┌─ RECORDS SHOWN

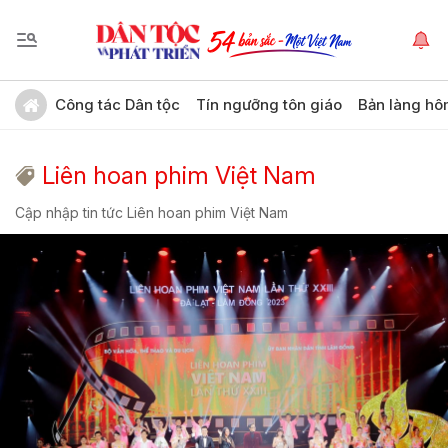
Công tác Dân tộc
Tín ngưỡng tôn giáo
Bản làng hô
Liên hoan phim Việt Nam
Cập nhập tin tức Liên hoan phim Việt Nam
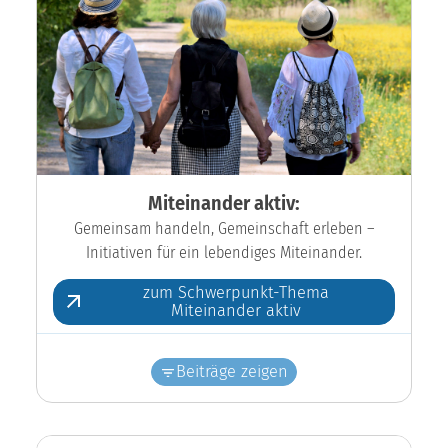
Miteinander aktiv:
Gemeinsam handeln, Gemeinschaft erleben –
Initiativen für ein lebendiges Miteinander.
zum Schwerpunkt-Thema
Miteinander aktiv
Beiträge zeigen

└─
┌─ RECORDS SHOWN

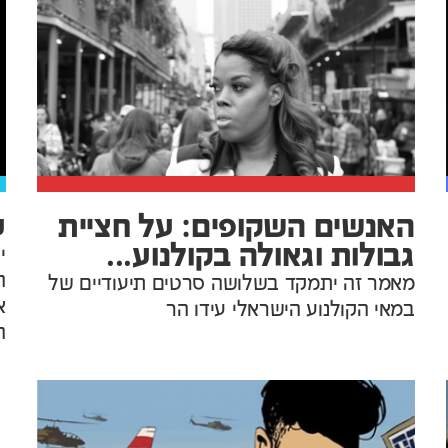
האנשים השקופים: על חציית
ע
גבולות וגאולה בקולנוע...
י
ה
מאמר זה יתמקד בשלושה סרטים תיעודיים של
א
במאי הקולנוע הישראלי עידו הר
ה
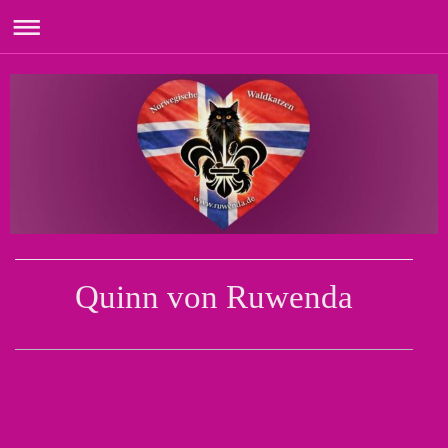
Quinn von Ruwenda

└─
┌─ RECORDS SHOWN

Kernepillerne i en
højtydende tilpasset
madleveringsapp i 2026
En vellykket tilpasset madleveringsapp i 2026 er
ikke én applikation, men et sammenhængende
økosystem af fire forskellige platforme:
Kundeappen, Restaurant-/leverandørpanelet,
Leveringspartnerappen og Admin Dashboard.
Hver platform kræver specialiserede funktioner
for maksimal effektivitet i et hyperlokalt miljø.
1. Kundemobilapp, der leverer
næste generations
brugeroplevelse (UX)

└─

● **ACTIVITY**: Exercise for the records above: copy only the lines from the one with "Công tác Dân tộc" to the one with "Beiträge zeigen", both ends kept, and drop the pictures.

● **RESPONSE TO THE TASK**:
Công tác Dân tộc
Tín ngưỡng tôn giáo
Bản làng hô
Liên hoan phim Việt Nam
Cập nhập tin tức Liên hoan phim Việt Nam
Miteinander aktiv:
Gemeinsam handeln, Gemeinschaft erleben –
Initiativen für ein lebendiges Miteinander.
zum Schwerpunkt-Thema
Miteinander aktiv
Beiträge zeigen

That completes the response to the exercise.